You are asking "what is the expected number of rolls after which the sum is $n$?" Obviously the sum won't stay fixed, so I understand it as "what is the expected number of rolls in order for the sum to reach or exceed $n$?" Given the structure of the problem, it is certain that we will reach the value $n$, even if we have to roll the dice $n$ times. This will happen if all rolls come up $1$. But of course we may reach the value $n$ sooner -the minimum number of rolls is $1$, if the first roll turns up $n$. Denote the number of rolls at which we reach or exceed $S_k=n$ for the first time, by $R$. But this hints towards conditional probabilities, since we are searching for the minimum number of rolls. Then, given $n$,

$$\begin{align} P(R=1) &= P(S_1=n) = 1/n\\ P(R=2) &= P(S_2\ge n \mid S_1<n) \cdot P(S_1<n)\\ &...\\ P(R=k) &= P(S_k\ge n \mid S_{k-1}<n) \cdot P(S_{k-1}<n) = P(S_k\ge n,S_{k-1}<n)\\ &etc \end{align}$$

We are multiplying by $P(S_1<n)$ because we want to make an ex ante probabilistic statement, before the rolling begins - we are not in the middle of the rolling process. Now, $S_k=S_{k-1}+X_k$. So (for $k\ge 2$)

$$P(R=k) = P(S_{k-1}+X_k\ge n,S_{k-1}<n) = P(X_k\ge n-S_{k-1}, S_{k-1}<n)$$

Since $X_k$ is independent of $S_{k-1}$, $$P(X_k\ge n-S_{k-1}, S_{k-1}<n) = \sum_{i=k-1}^{n-1}\left(P(S_{k-1}=i)\sum_{j=n-i}^{n}P(X_k=j)\right)$$

$$=\sum_{i=k-1}^{n-1}\left(P(S_{k-1}=i)(\frac {i+1}{n})\right) = \frac 1n \sum_{i=k-1}^{n-1}(i+1)P(S_{k-1}=i) = P(R=k)\equiv P_R(k)$$

Then $$E(R) = \sum_{k=1}^nkP_R(k),\qquad P_R(1) =1/n $$

In order to compute $ E(R)$ we need the probability distribution of the $S_k$'s.

The probability generating function (PGF), denote it $G(z)$, of each $X_i$ is

$$G_{X_i}(z) = \sum_{i=1}^{n}p_{X_i}(x_i)z^{x_i} = \frac 1n(z+z^2+...+z^n) $$

Then the PGF of $S_k$ is (due to the i.i.d assumption)

$$G_{S_k}(z) = \frac 1{n^k}\left(z+z^2+...+z^n\right)^k$$

The probability mass function of $S_k$ relates to its PGF by

$$P(S_k=s) = \frac {1}{s!}\frac {d^sG_{S_k}(z)}{dz^s}|_{z=0}$$

and with this we can compute the various $P_R(k)$'s.

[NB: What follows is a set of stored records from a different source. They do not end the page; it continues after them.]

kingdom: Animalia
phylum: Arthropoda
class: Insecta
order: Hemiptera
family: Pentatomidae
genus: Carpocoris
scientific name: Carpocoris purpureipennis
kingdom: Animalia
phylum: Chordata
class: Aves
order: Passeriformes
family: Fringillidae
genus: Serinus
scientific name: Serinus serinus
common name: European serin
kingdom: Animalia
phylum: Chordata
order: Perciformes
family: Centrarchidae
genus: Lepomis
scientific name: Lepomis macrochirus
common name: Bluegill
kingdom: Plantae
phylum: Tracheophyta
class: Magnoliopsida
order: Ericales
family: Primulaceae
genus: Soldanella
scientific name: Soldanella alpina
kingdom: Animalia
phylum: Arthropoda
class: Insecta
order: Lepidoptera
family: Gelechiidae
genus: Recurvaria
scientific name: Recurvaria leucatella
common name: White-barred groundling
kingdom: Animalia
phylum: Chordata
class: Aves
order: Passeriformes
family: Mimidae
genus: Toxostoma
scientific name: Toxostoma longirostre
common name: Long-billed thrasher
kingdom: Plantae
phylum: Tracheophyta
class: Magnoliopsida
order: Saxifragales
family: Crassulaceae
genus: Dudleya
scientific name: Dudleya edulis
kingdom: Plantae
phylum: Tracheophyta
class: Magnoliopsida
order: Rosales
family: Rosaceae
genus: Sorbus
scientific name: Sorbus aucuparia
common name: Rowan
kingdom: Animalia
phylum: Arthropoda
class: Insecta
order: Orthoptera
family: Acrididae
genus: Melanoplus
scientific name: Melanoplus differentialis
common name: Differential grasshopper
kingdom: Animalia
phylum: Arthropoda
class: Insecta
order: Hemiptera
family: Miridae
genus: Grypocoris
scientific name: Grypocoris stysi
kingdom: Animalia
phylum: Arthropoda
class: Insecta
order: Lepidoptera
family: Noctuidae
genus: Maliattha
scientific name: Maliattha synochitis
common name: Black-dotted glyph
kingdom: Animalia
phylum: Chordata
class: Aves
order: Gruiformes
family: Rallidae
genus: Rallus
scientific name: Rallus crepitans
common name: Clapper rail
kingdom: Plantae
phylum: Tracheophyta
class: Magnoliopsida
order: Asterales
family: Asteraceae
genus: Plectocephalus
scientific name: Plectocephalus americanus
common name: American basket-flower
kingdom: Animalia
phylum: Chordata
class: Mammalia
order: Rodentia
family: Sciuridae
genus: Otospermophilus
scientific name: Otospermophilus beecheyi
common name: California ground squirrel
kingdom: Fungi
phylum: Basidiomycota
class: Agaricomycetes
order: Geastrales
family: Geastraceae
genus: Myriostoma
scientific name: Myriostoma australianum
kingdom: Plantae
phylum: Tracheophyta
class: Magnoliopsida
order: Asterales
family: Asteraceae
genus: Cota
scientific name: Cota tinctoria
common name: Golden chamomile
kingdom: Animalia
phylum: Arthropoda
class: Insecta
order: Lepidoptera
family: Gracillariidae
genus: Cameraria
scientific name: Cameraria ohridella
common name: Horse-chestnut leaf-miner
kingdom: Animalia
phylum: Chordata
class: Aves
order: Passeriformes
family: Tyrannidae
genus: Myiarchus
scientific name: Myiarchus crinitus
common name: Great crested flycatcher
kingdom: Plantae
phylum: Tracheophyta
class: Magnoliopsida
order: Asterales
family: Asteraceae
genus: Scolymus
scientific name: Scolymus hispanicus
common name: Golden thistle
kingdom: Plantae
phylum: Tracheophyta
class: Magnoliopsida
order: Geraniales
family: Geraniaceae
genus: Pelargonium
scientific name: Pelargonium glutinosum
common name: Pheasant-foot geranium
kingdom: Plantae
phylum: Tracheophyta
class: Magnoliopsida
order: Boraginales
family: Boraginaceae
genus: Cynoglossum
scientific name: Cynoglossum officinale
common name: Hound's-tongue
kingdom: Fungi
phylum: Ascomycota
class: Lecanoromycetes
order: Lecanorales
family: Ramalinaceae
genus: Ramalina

It looks like it gets computationally monstrous very quickly.

Answer 2

I'm assuming the OP means what is the expected number of rolls until the sum is at least $n$ (as Alecos assumes in his answer).

Let $E(m)$ be the expected number of rolls until the sum is at least $n$, starting with a sum of $m$.

Then we have, for a start: \begin{align*} E(n) &=0 \\ E(n-1) &=1 \\ E(n-2) &=1+\frac{1}{n}E(n-1) = 1+\frac{1}{n} \\ E(n-3) &=1+\frac{1}{n}E(n-2)+\frac{1}{n}E(n-1) \\ &=1+\frac{1}{n}(1+\frac{1}{n}E(n-1))+\frac{1}{n} \\ &=1+\frac{2}{n} + \frac{1}{n^2} \\ E(n-4) &=1+\frac{1}{n}E(n-3) + \frac{1}{n}E(n-2)+\frac{1}{n}E(n-1) \\ &=1+\frac{3}{n}+\frac{3}{n^2}+\frac{1}{n^3}\\ \end{align*} We observe a pattern here, and you can prove with induction that $$ E(n-k) = \sum_{i=0}^{k-1} \frac{\binom{k-1}{i}}{n^i}$$ for $1 \le k \le n$.

The value we seek is $E(0)$: $$ E(0)=\sum_{i=0}^{n-1} \frac{ \binom{n-1}{i}}{n^i} = \left( 1+\frac{1}{n} \right)^{n-1}. $$

Note that as $n \rightarrow \infty$, $E(0) \rightarrow e$.